The Passage is a huge book (766 pages) with small type, so it’s a huge undertaking before getting into the story itself. And, apparently, it’s the first in a trilogy, so we’re talking about a lot of words here to tell the complete narrative. However, the prose and the idea were sufficiently entertaining and enthralling to have kept me hooked throughout.
The book starts in the near future, where a virus has been discovered that seems to cure all in illnesses and improve the functioning of the human body, and an FBI agent, Brad Wolgast, is going around the USA to find death-row inmates to sign up to become the first human test subjects for the treatment. When he is asked to bring in a six-year-old girl called Amy to be a subject, he begins to have second thoughts. The true nature of the virus is to turn the subjects into vampires, but a vicious and powerful version that kills to feed (rather than romantic types who glitter), with the exception of Amy.
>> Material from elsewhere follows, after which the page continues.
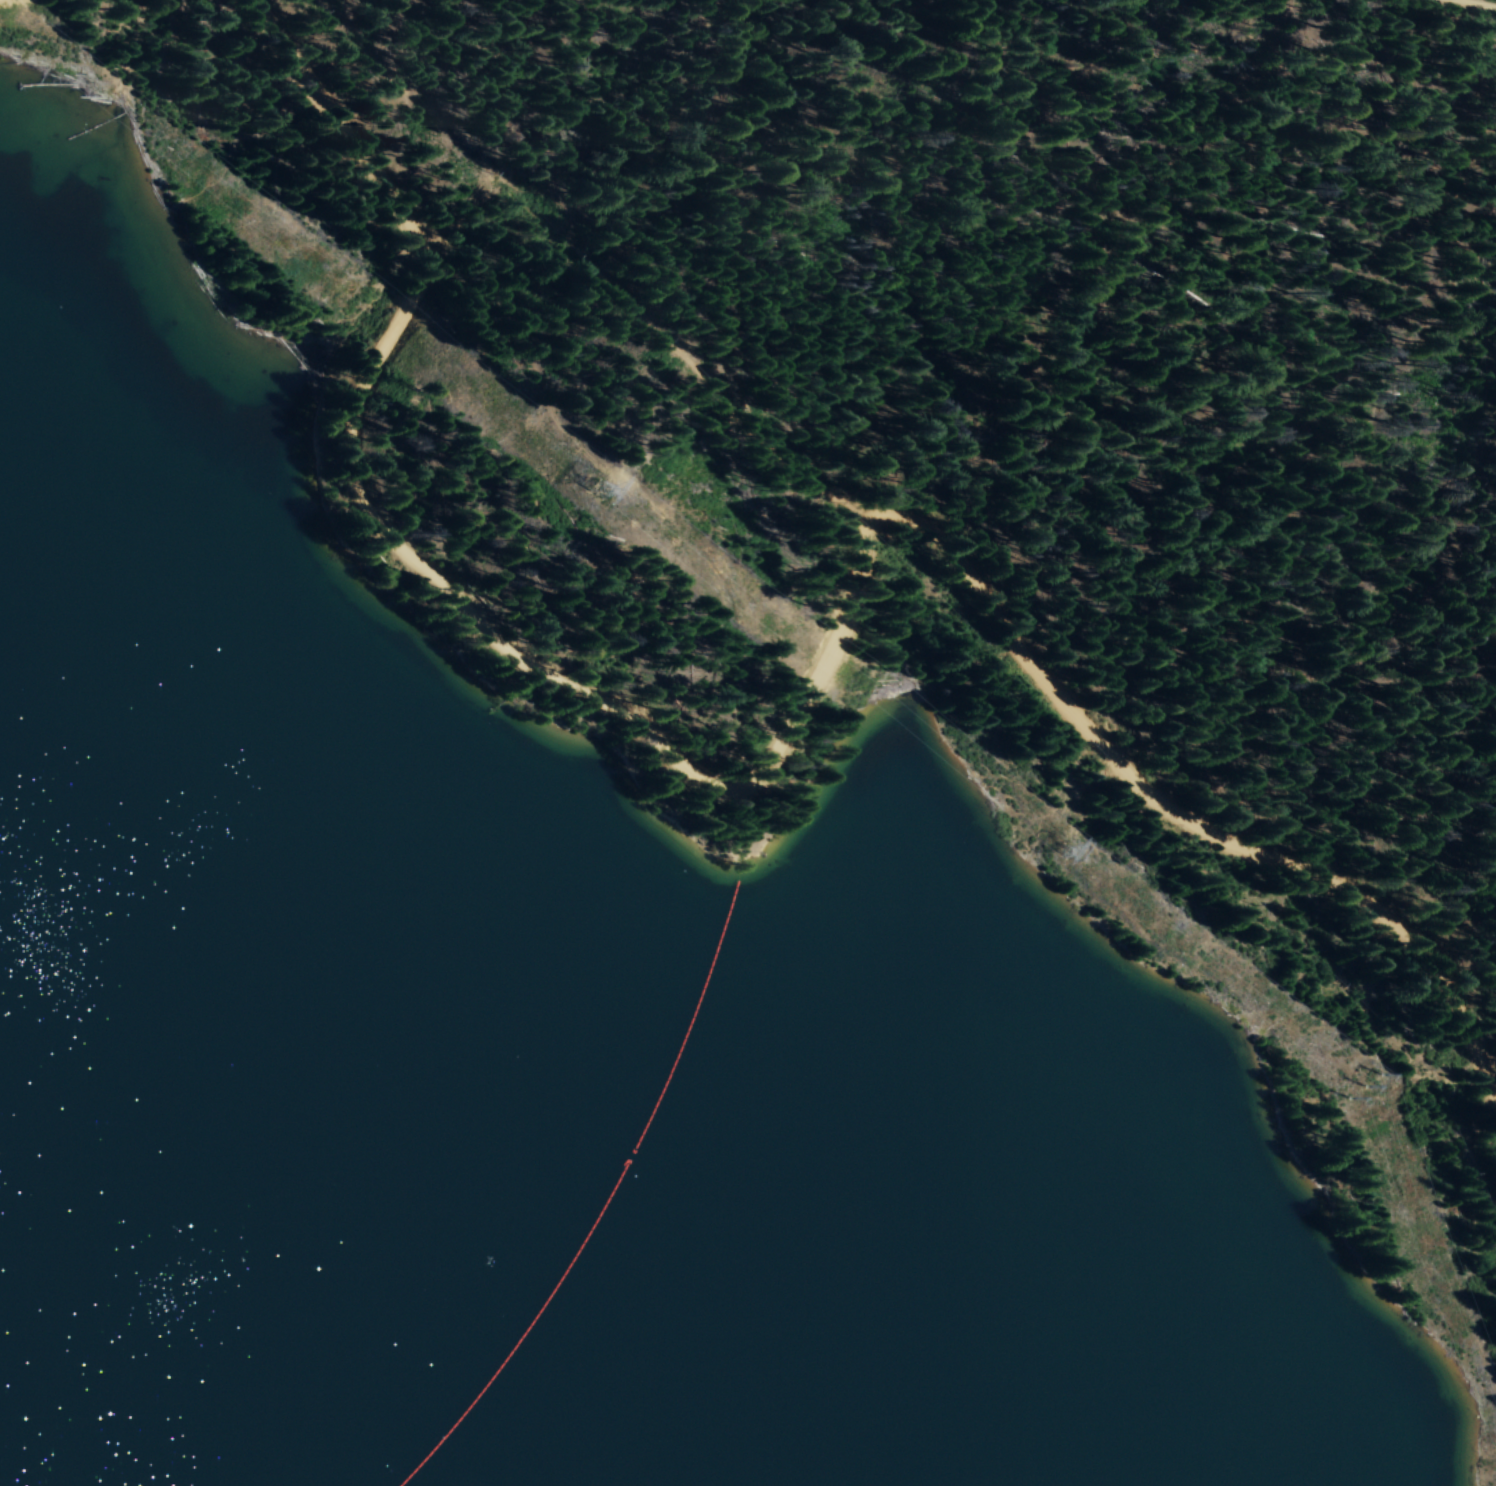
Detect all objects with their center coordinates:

The military post where the experiments are being performed become ground zero for a devastating infection that practically wipes out civilisation in America.
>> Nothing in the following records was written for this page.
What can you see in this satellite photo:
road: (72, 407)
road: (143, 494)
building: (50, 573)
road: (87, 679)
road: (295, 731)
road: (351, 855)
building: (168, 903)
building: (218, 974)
The story jumps forward (after 250 pages of this set up) to 90 years later, and a colony of human survivors in California, who are protected by the large amount of sunshine and electrical lights that sufficiently disorientate the Virals, as they call them, so they can be killed (there is a weak spot above the heart). Cronin introduces us to the people who live there and how they survive, and what happens as some of them discover that the electrical supply for the lights begins to dwindle as the batteries fail. Also, Amy is still alive, although still not much physically developed into teenage years, and how she becomes connected to some of the survivors and the quest for the next stage in survival.
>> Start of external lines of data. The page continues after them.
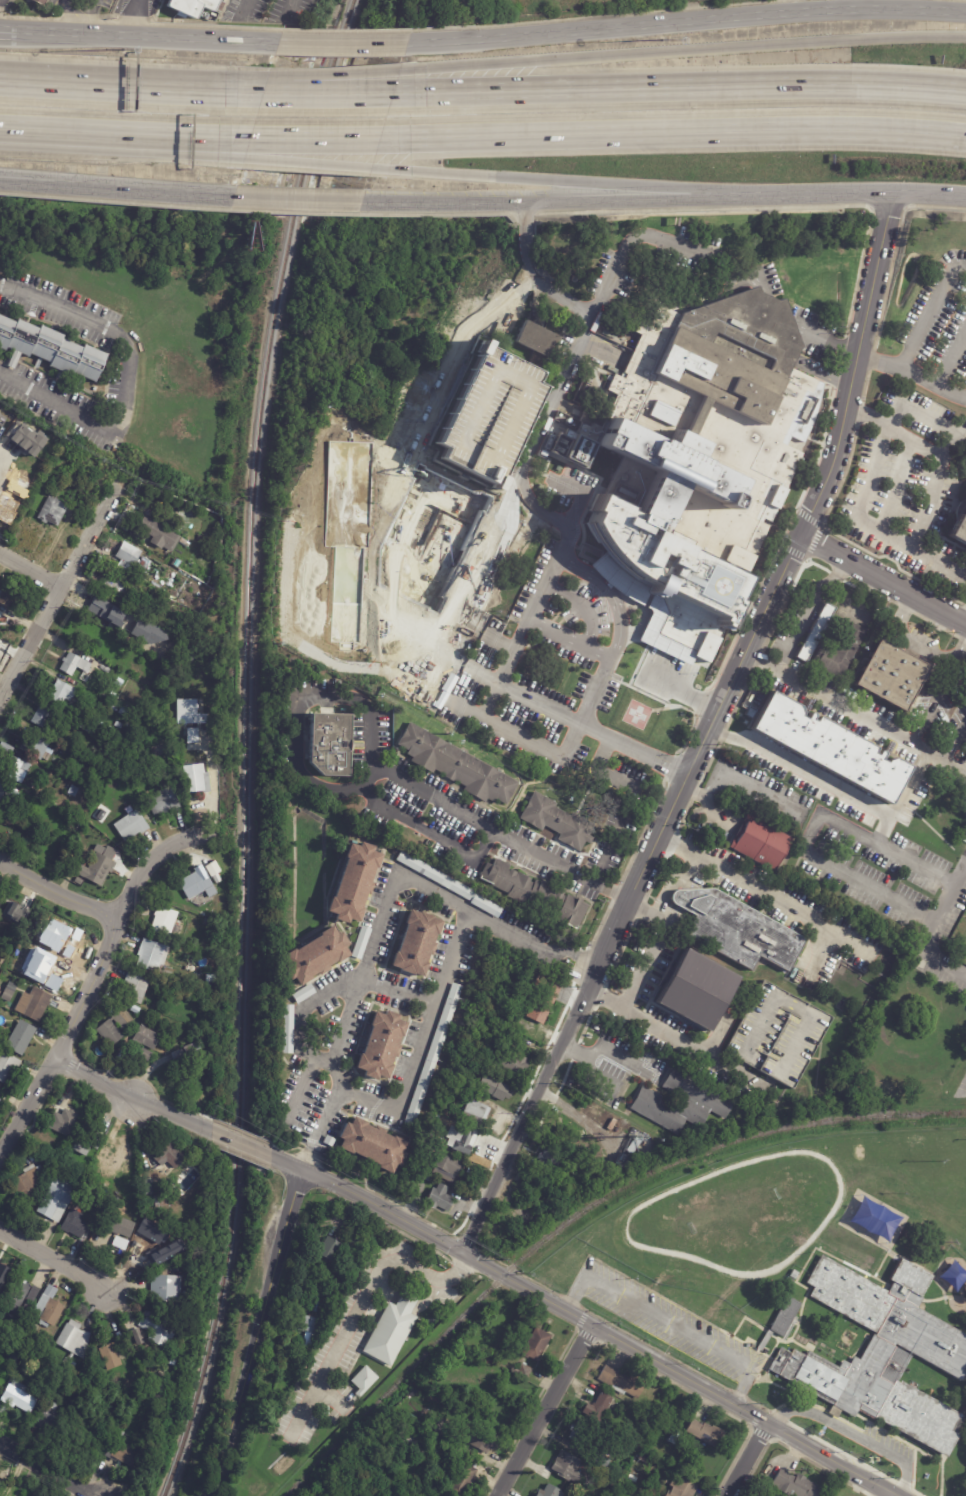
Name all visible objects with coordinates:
building: (38, 2)
road: (64, 2)
building: (191, 6)
road: (290, 8)
road: (244, 9)
road: (68, 11)
road: (130, 17)
road: (688, 21)
road: (7, 31)
road: (147, 35)
road: (345, 42)
road: (685, 51)
road: (336, 75)
road: (99, 83)
road: (233, 84)
road: (681, 89)
road: (232, 90)
road: (330, 94)
road: (675, 130)
road: (57, 131)
road: (184, 134)
road: (319, 135)
road: (181, 147)
road: (310, 165)
road: (575, 183)
road: (117, 192)
road: (929, 196)
road: (114, 200)
road: (299, 202)
road: (628, 203)
road: (936, 206)
road: (887, 208)
road: (712, 209)
road: (293, 211)
road: (437, 213)
road: (525, 213)
road: (581, 309)
road: (919, 329)
building: (533, 337)
parking lot: (929, 340)
road: (827, 342)
building: (51, 348)
road: (953, 354)
road: (851, 365)
building: (633, 376)
road: (933, 377)
road: (123, 382)
road: (899, 399)
building: (1, 419)
building: (486, 421)
parking lot: (486, 421)
building: (699, 433)
building: (24, 436)
road: (528, 444)
building: (14, 446)
road: (924, 448)
road: (1, 461)
road: (429, 482)
road: (896, 489)
road: (581, 491)
road: (381, 494)
road: (930, 501)
parking lot: (910, 502)
parking lot: (398, 510)
building: (54, 511)
road: (867, 528)
building: (160, 533)
building: (962, 533)
building: (185, 544)
building: (152, 553)
building: (130, 554)
building: (738, 558)
building: (179, 562)
road: (31, 569)
road: (596, 581)
road: (881, 583)
building: (117, 585)
road: (62, 586)
building: (5, 592)
road: (582, 605)
building: (100, 606)
road: (805, 610)
building: (1, 615)
building: (817, 632)
building: (151, 633)
road: (912, 638)
building: (89, 639)
road: (565, 639)
building: (840, 651)
road: (459, 660)
road: (627, 662)
building: (76, 665)
building: (897, 669)
building: (120, 682)
parking lot: (557, 683)
road: (679, 685)
road: (939, 688)
building: (64, 692)
road: (449, 692)
building: (113, 696)
building: (188, 712)
building: (127, 713)
helipad: (637, 714)
building: (46, 717)
building: (102, 723)
building: (120, 725)
building: (88, 728)
building: (191, 735)
road: (570, 738)
building: (111, 739)
building: (337, 740)
building: (835, 742)
road: (955, 742)
building: (37, 746)
railway: (246, 746)
building: (7, 748)
road: (601, 754)
road: (945, 762)
road: (378, 767)
building: (18, 770)
building: (198, 780)
road: (908, 783)
building: (115, 786)
building: (224, 786)
road: (213, 787)
building: (496, 787)
road: (746, 787)
building: (75, 792)
building: (8, 795)
building: (49, 795)
building: (165, 802)
road: (707, 803)
road: (418, 822)
building: (132, 826)
road: (880, 829)
road: (808, 833)
building: (97, 838)
building: (765, 844)
road: (601, 866)
building: (211, 868)
building: (101, 870)
building: (435, 875)
building: (357, 878)
building: (218, 879)
road: (671, 879)
building: (199, 885)
road: (763, 892)
road: (58, 893)
building: (530, 893)
road: (633, 893)
building: (489, 907)
building: (206, 915)
building: (0, 919)
building: (166, 923)
building: (732, 926)
road: (115, 927)
road: (929, 931)
building: (67, 937)
building: (419, 942)
building: (364, 944)
road: (651, 948)
road: (821, 949)
building: (154, 956)
building: (317, 956)
building: (52, 972)
building: (791, 972)
building: (14, 985)
building: (701, 987)
building: (137, 989)
building: (0, 992)
road: (331, 992)
building: (306, 994)
building: (9, 995)
building: (498, 1000)
building: (546, 1000)
building: (36, 1003)
road: (349, 1005)
building: (116, 1028)
building: (291, 1031)
building: (780, 1031)
building: (196, 1035)
road: (675, 1035)
building: (22, 1038)
building: (148, 1039)
building: (385, 1041)
road: (604, 1047)
building: (145, 1055)
building: (435, 1056)
building: (515, 1062)
building: (187, 1063)
building: (8, 1067)
road: (599, 1074)
building: (455, 1076)
road: (299, 1087)
building: (495, 1088)
building: (2, 1093)
road: (131, 1098)
building: (297, 1098)
building: (685, 1103)
road: (27, 1107)
building: (455, 1115)
building: (475, 1115)
building: (65, 1121)
road: (320, 1127)
building: (374, 1141)
building: (88, 1142)
building: (464, 1142)
road: (241, 1143)
building: (633, 1145)
building: (428, 1149)
building: (116, 1153)
building: (168, 1159)
building: (619, 1159)
building: (632, 1159)
road: (286, 1162)
building: (574, 1162)
building: (549, 1163)
building: (448, 1168)
building: (83, 1170)
building: (77, 1180)
building: (432, 1180)
building: (30, 1181)
building: (108, 1183)
building: (95, 1189)
building: (181, 1197)
building: (58, 1199)
building: (103, 1199)
building: (441, 1199)
building: (162, 1201)
road: (383, 1207)
railway: (578, 1213)
building: (146, 1222)
building: (75, 1223)
building: (123, 1230)
building: (355, 1242)
building: (153, 1246)
building: (331, 1249)
road: (663, 1250)
road: (52, 1258)
building: (4, 1275)
building: (793, 1275)
building: (168, 1289)
building: (755, 1289)
building: (34, 1294)
building: (17, 1297)
road: (360, 1303)
building: (750, 1305)
building: (27, 1307)
building: (49, 1309)
building: (781, 1320)
parking lot: (667, 1323)
road: (670, 1323)
building: (305, 1327)
building: (394, 1329)
building: (159, 1330)
road: (256, 1333)
building: (140, 1336)
building: (24, 1338)
building: (75, 1342)
building: (538, 1345)
building: (126, 1346)
building: (883, 1354)
building: (33, 1356)
building: (112, 1357)
building: (486, 1358)
building: (14, 1360)
building: (526, 1371)
building: (170, 1375)
road: (679, 1376)
building: (366, 1381)
building: (620, 1382)
building: (159, 1387)
building: (148, 1394)
building: (21, 1398)
building: (597, 1407)
building: (3, 1408)
building: (327, 1410)
road: (541, 1411)
building: (669, 1415)
building: (51, 1417)
building: (414, 1418)
building: (440, 1427)
building: (580, 1432)
building: (703, 1433)
building: (120, 1435)
building: (409, 1436)
road: (855, 1436)
building: (87, 1437)
building: (673, 1437)
building: (484, 1439)
building: (637, 1441)
parking lot: (890, 1441)
building: (124, 1453)
building: (419, 1454)
building: (643, 1458)
road: (748, 1460)
building: (598, 1461)
building: (565, 1467)
road: (46, 1469)
building: (462, 1478)
building: (793, 1486)
building: (680, 1488)
building: (623, 1489)
building: (548, 1491)
building: (375, 1492)
building: (11, 1495)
Cronin spends a lot of time with his characters, so you know all you need to know about them for the story, but it never feels like massive exposition dump due to his clear and clean writing style. He is also very atmospheric in his writing – there is a section that is a diary recollection of a survivor in the colony talking about her evacuation from a major city that really evoked the sense of dread and panic; I read this sequence as I was on the tube on my daily commute, filled with people in the middle of London, and it gave me chills as I walked out of the station and imagined what might happen to people in the same situation. It is a very long book but I was constantly engaged with the narrative and the various characters, and could easily kept reading more (the book ends with a conclusion of sorts, but it is obvious that it is only part of the story). There is a lot of world-building but it was done with aplomb, and the nature of the Virals he has created is a sufficiently new twist on the concept (at least to me) to mean that I wanted to read this about this world. I thoroughly enjoyed the book, and look forward to being able to read the rest of the trilogy some time in the near future.